Год тысяча девятьсот двадцать девятый. Ледовая обстановка в Чукотском море очень тяжелая. Пароход «Ставрополь» по пути во Владивосток не смог пробиться сквозь многолетние льды и вынужден остаться на зимовку у мыса Северный. У известного полярного капитана Павла Георгиевича Миловзорова оставался один-единственный шанс дать добро на помощь ледорезу «Федор Литке», который с огромным трудом пробился к острову Врангеля и снял оттуда группу первых советских зимовщиков, терпящих бедствие на этом острове.
Старый товарищ Павла Георгиевича капитан «Федора Литке» Дублицкий, прежде чем взять курс на Берингов пролив, вел настойчивую радиопереписку с Миловзоровым, предлагая помощь своего, и без того израненного, ледореза. Не откажись наотрез Павел Георгиевич и, скорее всего, где-то рядом пришлось бы зимовать и «Федору Литке». Последняя радиограмма за подписью Павла Георгиевича поставила точку в этой переписке старых товарищей: «Шестого сентября 1929 года зпт ледорез «Литке» зпт Дублицкому тчк Чистую воду полагаю вый-ти своим ходом тчк Благодарю заботу зпт желаю успешного возвращении тчк Миловзоров тчк».

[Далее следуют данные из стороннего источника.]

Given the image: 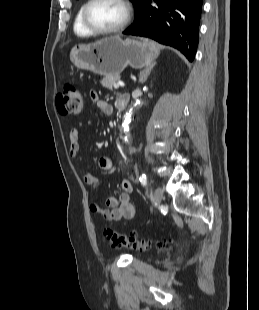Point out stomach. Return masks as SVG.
<instances>
[{
    "mask_svg": "<svg viewBox=\"0 0 259 310\" xmlns=\"http://www.w3.org/2000/svg\"><path fill=\"white\" fill-rule=\"evenodd\" d=\"M159 55L154 42L106 37L92 44H79L70 60L79 69L100 75H119L128 65L135 69L149 66Z\"/></svg>",
    "mask_w": 259,
    "mask_h": 310,
    "instance_id": "0dacf381",
    "label": "stomach"
}]
</instances>
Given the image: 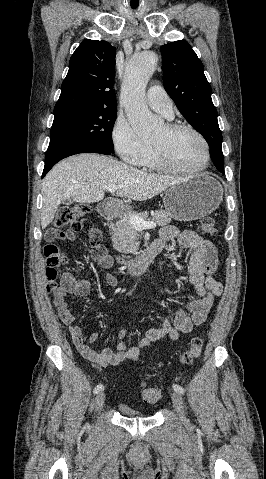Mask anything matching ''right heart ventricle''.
Returning <instances> with one entry per match:
<instances>
[{
  "instance_id": "e07e8e85",
  "label": "right heart ventricle",
  "mask_w": 266,
  "mask_h": 479,
  "mask_svg": "<svg viewBox=\"0 0 266 479\" xmlns=\"http://www.w3.org/2000/svg\"><path fill=\"white\" fill-rule=\"evenodd\" d=\"M144 168L150 170V171H156L159 170L160 168L158 167L157 163L155 162V159L153 157V154H151L143 164H141Z\"/></svg>"
}]
</instances>
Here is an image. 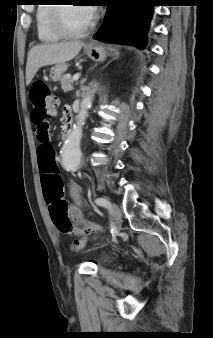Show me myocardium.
<instances>
[{"instance_id": "obj_1", "label": "myocardium", "mask_w": 213, "mask_h": 338, "mask_svg": "<svg viewBox=\"0 0 213 338\" xmlns=\"http://www.w3.org/2000/svg\"><path fill=\"white\" fill-rule=\"evenodd\" d=\"M71 6V5H55V7H52L51 10V20H50V27L53 30L54 33H56L61 38H67V39H77L82 38L89 34L95 27V22H91L88 27L85 29L79 31V32H71L67 30L62 21V10L63 8Z\"/></svg>"}]
</instances>
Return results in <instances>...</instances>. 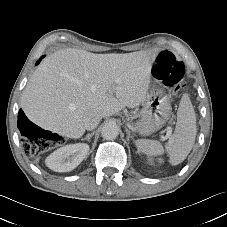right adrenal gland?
<instances>
[{
    "label": "right adrenal gland",
    "instance_id": "right-adrenal-gland-1",
    "mask_svg": "<svg viewBox=\"0 0 227 227\" xmlns=\"http://www.w3.org/2000/svg\"><path fill=\"white\" fill-rule=\"evenodd\" d=\"M94 135V132L87 134L85 138H82V140H87L88 142H90V138Z\"/></svg>",
    "mask_w": 227,
    "mask_h": 227
}]
</instances>
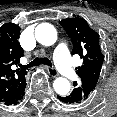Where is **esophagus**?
I'll return each instance as SVG.
<instances>
[{
  "label": "esophagus",
  "instance_id": "1",
  "mask_svg": "<svg viewBox=\"0 0 117 117\" xmlns=\"http://www.w3.org/2000/svg\"><path fill=\"white\" fill-rule=\"evenodd\" d=\"M46 69L51 77H56L58 75V72L55 68L46 66Z\"/></svg>",
  "mask_w": 117,
  "mask_h": 117
}]
</instances>
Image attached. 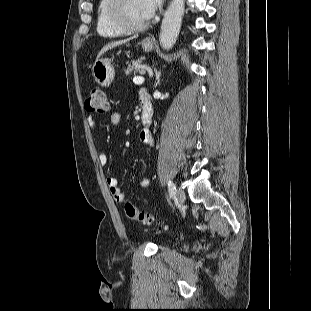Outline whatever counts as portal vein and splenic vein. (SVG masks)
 <instances>
[{
	"label": "portal vein and splenic vein",
	"instance_id": "18ae733b",
	"mask_svg": "<svg viewBox=\"0 0 311 311\" xmlns=\"http://www.w3.org/2000/svg\"><path fill=\"white\" fill-rule=\"evenodd\" d=\"M144 77H142V76H137V77H134L133 78V82H134V84H136V85H141V84H143L144 83Z\"/></svg>",
	"mask_w": 311,
	"mask_h": 311
}]
</instances>
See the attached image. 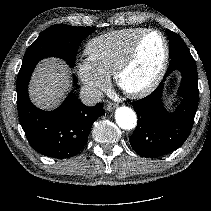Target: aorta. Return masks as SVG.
<instances>
[{"label": "aorta", "instance_id": "1", "mask_svg": "<svg viewBox=\"0 0 211 211\" xmlns=\"http://www.w3.org/2000/svg\"><path fill=\"white\" fill-rule=\"evenodd\" d=\"M115 120L118 126L125 130L133 129L137 124L135 112L127 106H121L116 109Z\"/></svg>", "mask_w": 211, "mask_h": 211}]
</instances>
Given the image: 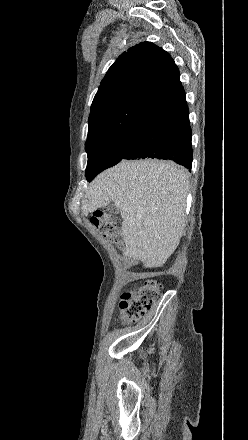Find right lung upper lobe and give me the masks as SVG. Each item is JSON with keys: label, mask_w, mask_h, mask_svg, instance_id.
<instances>
[{"label": "right lung upper lobe", "mask_w": 248, "mask_h": 440, "mask_svg": "<svg viewBox=\"0 0 248 440\" xmlns=\"http://www.w3.org/2000/svg\"><path fill=\"white\" fill-rule=\"evenodd\" d=\"M179 76L171 56L151 42L123 52L94 97L85 146L129 130L148 114L185 96Z\"/></svg>", "instance_id": "obj_1"}]
</instances>
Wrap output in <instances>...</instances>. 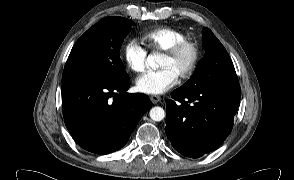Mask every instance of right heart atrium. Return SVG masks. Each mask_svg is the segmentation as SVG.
<instances>
[{"label":"right heart atrium","mask_w":294,"mask_h":180,"mask_svg":"<svg viewBox=\"0 0 294 180\" xmlns=\"http://www.w3.org/2000/svg\"><path fill=\"white\" fill-rule=\"evenodd\" d=\"M121 57L132 72L141 73L144 71L147 52L136 39H130L124 45Z\"/></svg>","instance_id":"right-heart-atrium-1"}]
</instances>
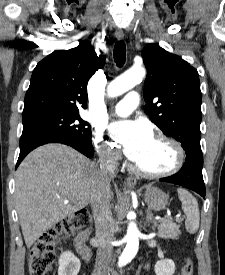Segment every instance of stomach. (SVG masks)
<instances>
[{"instance_id": "1", "label": "stomach", "mask_w": 225, "mask_h": 275, "mask_svg": "<svg viewBox=\"0 0 225 275\" xmlns=\"http://www.w3.org/2000/svg\"><path fill=\"white\" fill-rule=\"evenodd\" d=\"M144 200L149 209L160 211L168 204V196L156 187H147Z\"/></svg>"}]
</instances>
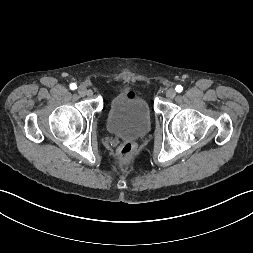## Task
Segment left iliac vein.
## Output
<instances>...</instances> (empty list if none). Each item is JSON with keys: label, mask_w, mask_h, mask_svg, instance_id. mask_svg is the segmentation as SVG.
I'll return each instance as SVG.
<instances>
[{"label": "left iliac vein", "mask_w": 253, "mask_h": 253, "mask_svg": "<svg viewBox=\"0 0 253 253\" xmlns=\"http://www.w3.org/2000/svg\"><path fill=\"white\" fill-rule=\"evenodd\" d=\"M176 96V91L174 88H170L166 92V97L169 99H173Z\"/></svg>", "instance_id": "obj_1"}]
</instances>
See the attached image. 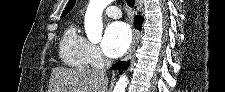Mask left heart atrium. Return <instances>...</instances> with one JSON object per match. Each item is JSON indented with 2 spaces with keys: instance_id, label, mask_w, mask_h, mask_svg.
<instances>
[{
  "instance_id": "1",
  "label": "left heart atrium",
  "mask_w": 225,
  "mask_h": 92,
  "mask_svg": "<svg viewBox=\"0 0 225 92\" xmlns=\"http://www.w3.org/2000/svg\"><path fill=\"white\" fill-rule=\"evenodd\" d=\"M132 39L130 27L124 22H113L105 30L102 49L106 56L116 58L125 53Z\"/></svg>"
}]
</instances>
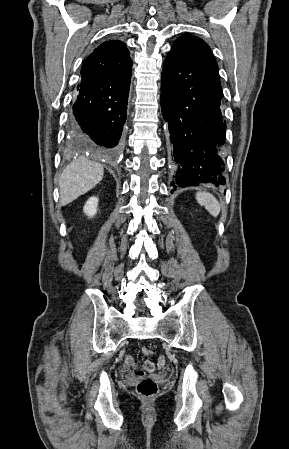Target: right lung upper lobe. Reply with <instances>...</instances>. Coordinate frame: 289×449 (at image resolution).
<instances>
[{
    "mask_svg": "<svg viewBox=\"0 0 289 449\" xmlns=\"http://www.w3.org/2000/svg\"><path fill=\"white\" fill-rule=\"evenodd\" d=\"M132 64L130 53L121 41L110 40L97 47L84 61L82 76H103Z\"/></svg>",
    "mask_w": 289,
    "mask_h": 449,
    "instance_id": "right-lung-upper-lobe-1",
    "label": "right lung upper lobe"
}]
</instances>
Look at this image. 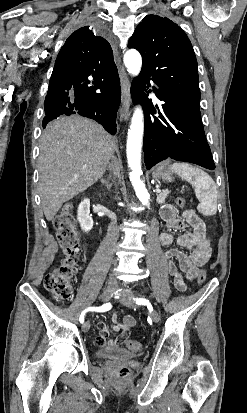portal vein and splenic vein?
I'll use <instances>...</instances> for the list:
<instances>
[{
  "label": "portal vein and splenic vein",
  "mask_w": 247,
  "mask_h": 413,
  "mask_svg": "<svg viewBox=\"0 0 247 413\" xmlns=\"http://www.w3.org/2000/svg\"><path fill=\"white\" fill-rule=\"evenodd\" d=\"M157 192H161L160 188H156Z\"/></svg>",
  "instance_id": "1"
}]
</instances>
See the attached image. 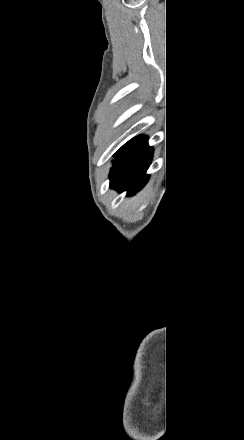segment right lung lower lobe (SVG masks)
Returning <instances> with one entry per match:
<instances>
[{"instance_id": "98d812e1", "label": "right lung lower lobe", "mask_w": 244, "mask_h": 440, "mask_svg": "<svg viewBox=\"0 0 244 440\" xmlns=\"http://www.w3.org/2000/svg\"><path fill=\"white\" fill-rule=\"evenodd\" d=\"M153 148L148 146L147 137L140 135L121 147L115 154L110 172V187L133 195L148 181L145 174L151 164Z\"/></svg>"}]
</instances>
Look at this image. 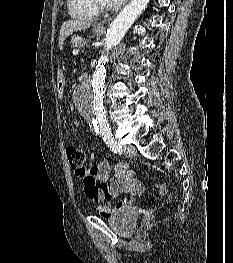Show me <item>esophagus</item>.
<instances>
[{"label": "esophagus", "instance_id": "obj_1", "mask_svg": "<svg viewBox=\"0 0 233 263\" xmlns=\"http://www.w3.org/2000/svg\"><path fill=\"white\" fill-rule=\"evenodd\" d=\"M113 17H114V16L109 17V18H107V19H104L103 21H101L100 23L97 24V27H98V28H104L105 25H106L108 22H110Z\"/></svg>", "mask_w": 233, "mask_h": 263}]
</instances>
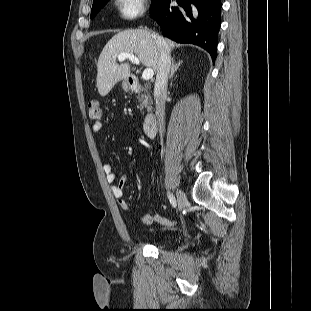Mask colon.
Masks as SVG:
<instances>
[{"label":"colon","mask_w":311,"mask_h":311,"mask_svg":"<svg viewBox=\"0 0 311 311\" xmlns=\"http://www.w3.org/2000/svg\"><path fill=\"white\" fill-rule=\"evenodd\" d=\"M88 115L91 120L99 121L103 117V107L98 100H92L88 104Z\"/></svg>","instance_id":"1"}]
</instances>
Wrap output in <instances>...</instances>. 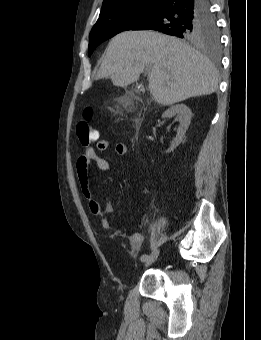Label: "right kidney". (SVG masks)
<instances>
[{"mask_svg":"<svg viewBox=\"0 0 261 340\" xmlns=\"http://www.w3.org/2000/svg\"><path fill=\"white\" fill-rule=\"evenodd\" d=\"M173 115H177L180 125L177 129L176 138L172 141L167 152L174 151V149L182 142L192 117L191 110L185 104H178L170 107L163 113L162 118H169Z\"/></svg>","mask_w":261,"mask_h":340,"instance_id":"obj_1","label":"right kidney"}]
</instances>
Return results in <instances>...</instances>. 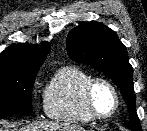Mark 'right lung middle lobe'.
<instances>
[{"instance_id":"obj_1","label":"right lung middle lobe","mask_w":147,"mask_h":131,"mask_svg":"<svg viewBox=\"0 0 147 131\" xmlns=\"http://www.w3.org/2000/svg\"><path fill=\"white\" fill-rule=\"evenodd\" d=\"M38 71H0V117L32 112V86Z\"/></svg>"}]
</instances>
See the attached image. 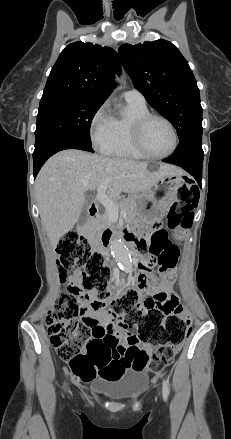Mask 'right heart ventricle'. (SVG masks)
<instances>
[{
    "instance_id": "obj_1",
    "label": "right heart ventricle",
    "mask_w": 231,
    "mask_h": 439,
    "mask_svg": "<svg viewBox=\"0 0 231 439\" xmlns=\"http://www.w3.org/2000/svg\"><path fill=\"white\" fill-rule=\"evenodd\" d=\"M147 113L149 109L146 103L126 100V113L112 117L111 138L101 151L121 158L145 159L134 145L132 131L134 122Z\"/></svg>"
}]
</instances>
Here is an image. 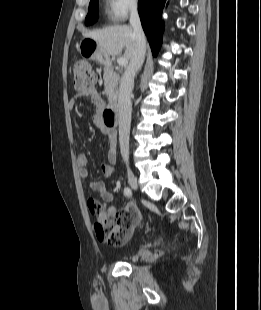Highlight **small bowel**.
Here are the masks:
<instances>
[{"label": "small bowel", "mask_w": 261, "mask_h": 310, "mask_svg": "<svg viewBox=\"0 0 261 310\" xmlns=\"http://www.w3.org/2000/svg\"><path fill=\"white\" fill-rule=\"evenodd\" d=\"M80 96L89 97L91 101L93 102V104L98 108H101L104 104L103 99L101 95L99 94V92L97 91V89L95 87H89L83 91H80L75 97L69 100V107L71 109L74 108L76 104V98ZM95 121L100 131L107 138L106 159L101 165V170H102L103 175L106 178H109L115 172V168H114V165L116 163L115 134L112 130L105 127L98 118H96ZM88 162L89 160H88L87 155H85L84 153H81L78 155L77 165L79 168V176L83 180H88L89 178V172L87 169ZM90 187L92 190L97 191L105 202L107 203L113 202V199H114L113 194L106 189L105 183L103 181L91 182ZM117 212L118 211L115 207H110L106 213L108 215H115Z\"/></svg>", "instance_id": "1"}]
</instances>
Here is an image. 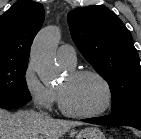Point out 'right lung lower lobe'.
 <instances>
[{"label":"right lung lower lobe","instance_id":"right-lung-lower-lobe-1","mask_svg":"<svg viewBox=\"0 0 141 139\" xmlns=\"http://www.w3.org/2000/svg\"><path fill=\"white\" fill-rule=\"evenodd\" d=\"M26 101L0 102V108L14 109L25 105Z\"/></svg>","mask_w":141,"mask_h":139}]
</instances>
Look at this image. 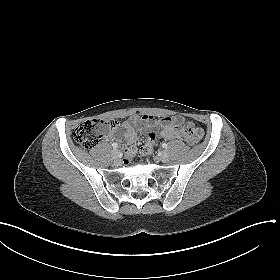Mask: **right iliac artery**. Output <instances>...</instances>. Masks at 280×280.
Segmentation results:
<instances>
[{"label":"right iliac artery","mask_w":280,"mask_h":280,"mask_svg":"<svg viewBox=\"0 0 280 280\" xmlns=\"http://www.w3.org/2000/svg\"><path fill=\"white\" fill-rule=\"evenodd\" d=\"M112 147H113V148H117V147H118V144H117V143H113V144H112Z\"/></svg>","instance_id":"82829eb1"}]
</instances>
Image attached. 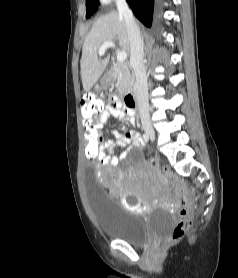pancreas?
Masks as SVG:
<instances>
[{
  "label": "pancreas",
  "instance_id": "1",
  "mask_svg": "<svg viewBox=\"0 0 238 278\" xmlns=\"http://www.w3.org/2000/svg\"><path fill=\"white\" fill-rule=\"evenodd\" d=\"M116 75V88L122 94H125L133 89L134 75L129 67L122 63H117L114 67Z\"/></svg>",
  "mask_w": 238,
  "mask_h": 278
}]
</instances>
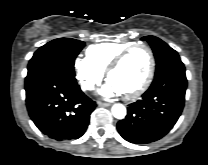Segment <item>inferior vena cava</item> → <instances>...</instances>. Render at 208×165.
Segmentation results:
<instances>
[{
  "label": "inferior vena cava",
  "instance_id": "inferior-vena-cava-1",
  "mask_svg": "<svg viewBox=\"0 0 208 165\" xmlns=\"http://www.w3.org/2000/svg\"><path fill=\"white\" fill-rule=\"evenodd\" d=\"M84 89L93 90V85L92 84H87V85H85Z\"/></svg>",
  "mask_w": 208,
  "mask_h": 165
}]
</instances>
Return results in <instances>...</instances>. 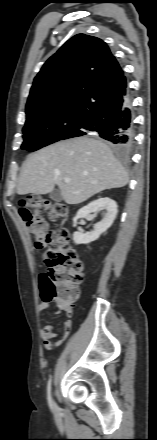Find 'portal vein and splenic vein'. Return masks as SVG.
Here are the masks:
<instances>
[{
    "instance_id": "obj_1",
    "label": "portal vein and splenic vein",
    "mask_w": 157,
    "mask_h": 440,
    "mask_svg": "<svg viewBox=\"0 0 157 440\" xmlns=\"http://www.w3.org/2000/svg\"><path fill=\"white\" fill-rule=\"evenodd\" d=\"M65 183H70V179H65Z\"/></svg>"
}]
</instances>
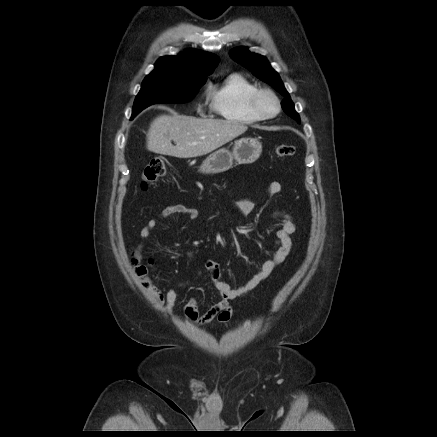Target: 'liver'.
I'll list each match as a JSON object with an SVG mask.
<instances>
[{
    "mask_svg": "<svg viewBox=\"0 0 437 437\" xmlns=\"http://www.w3.org/2000/svg\"><path fill=\"white\" fill-rule=\"evenodd\" d=\"M247 129L243 124L227 120L161 115L150 125L147 149L157 154L193 158L214 151Z\"/></svg>",
    "mask_w": 437,
    "mask_h": 437,
    "instance_id": "1",
    "label": "liver"
}]
</instances>
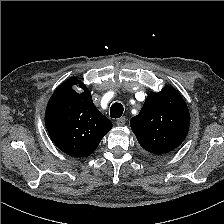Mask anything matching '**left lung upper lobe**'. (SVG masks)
I'll return each instance as SVG.
<instances>
[{"label":"left lung upper lobe","instance_id":"obj_1","mask_svg":"<svg viewBox=\"0 0 224 224\" xmlns=\"http://www.w3.org/2000/svg\"><path fill=\"white\" fill-rule=\"evenodd\" d=\"M190 125L188 107L171 86L148 95L140 113L130 120L139 144L153 154H165L186 138Z\"/></svg>","mask_w":224,"mask_h":224}]
</instances>
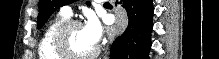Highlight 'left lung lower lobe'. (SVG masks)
Instances as JSON below:
<instances>
[{"label":"left lung lower lobe","mask_w":219,"mask_h":59,"mask_svg":"<svg viewBox=\"0 0 219 59\" xmlns=\"http://www.w3.org/2000/svg\"><path fill=\"white\" fill-rule=\"evenodd\" d=\"M129 24L111 46L110 59H149L151 47L152 0H125L122 5Z\"/></svg>","instance_id":"left-lung-lower-lobe-1"}]
</instances>
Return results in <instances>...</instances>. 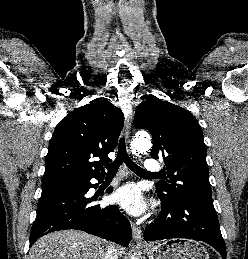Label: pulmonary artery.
Instances as JSON below:
<instances>
[{"label":"pulmonary artery","instance_id":"e3ab8cb5","mask_svg":"<svg viewBox=\"0 0 248 259\" xmlns=\"http://www.w3.org/2000/svg\"><path fill=\"white\" fill-rule=\"evenodd\" d=\"M161 166L159 162L155 159H147L144 164V170L149 173H157L160 171Z\"/></svg>","mask_w":248,"mask_h":259}]
</instances>
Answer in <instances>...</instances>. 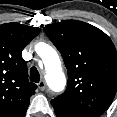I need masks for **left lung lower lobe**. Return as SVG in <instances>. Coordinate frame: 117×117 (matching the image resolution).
<instances>
[{
    "mask_svg": "<svg viewBox=\"0 0 117 117\" xmlns=\"http://www.w3.org/2000/svg\"><path fill=\"white\" fill-rule=\"evenodd\" d=\"M55 113H56L57 117H70V116H68V115L59 114V113L56 112V111H55Z\"/></svg>",
    "mask_w": 117,
    "mask_h": 117,
    "instance_id": "obj_1",
    "label": "left lung lower lobe"
}]
</instances>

Жизнь на «Ставрополе» текла монотонно и грустно. Было обидно: будь еще хотя бы пяток хороших дней, и судно вышло бы из ледового плена. А там — Берингов пролив, теплый Тихий океан и — Владивосток.
Однако Арктика на этот раз распорядилась иначе. В один из неприметных дней вынужденной зимовки вахтенный матрос заметил, что от берега сквозь торосы к «Ставрополю» пробиваются две собачьи упряжки. Через час приехавшие чукчи сообщили капитану Миловзорову о том, что на мысе Северном есть десять чукотских яранг и дом, в котором живет заведующий факторией. А под самым берегом стоит американская шхуна, которую постигла та же участь, что и «Ставрополь».
— Чья шхуна?
— Свенсона, товарищ капитан. «Нанук»…
— Надо будет съездить, нанести визит шкиперу Фонку. Старый моряк, уже лет двадцать знаю его. А впрочем, пусть они сперва приедут, не мы стоим в их водах, а они в наших.
— Тут и воды-то нет, Павел Георгиевич, один лед, кажется, остался, — сказал помощник.
И оба рассмеялись.
Приехавших чукчей угостили чаем. В это время в кают-компанию вошел вахтенный матрос и доложил Миловзорову:
— Еще упряжка с берега, товарищ капитан!
«Не иначе как шкипер Фонк, — подумал Павел Георгиевич, — опередил все-таки меня». Через некоторое время старый морской волк уже тряс руку капитана Миловзорова, жеманно выговаривая на своем неторопливом английском слова о том, что счел своим долгом посетить «Ставрополь», как только узнал, что это судно поблизости осталось на зимовку.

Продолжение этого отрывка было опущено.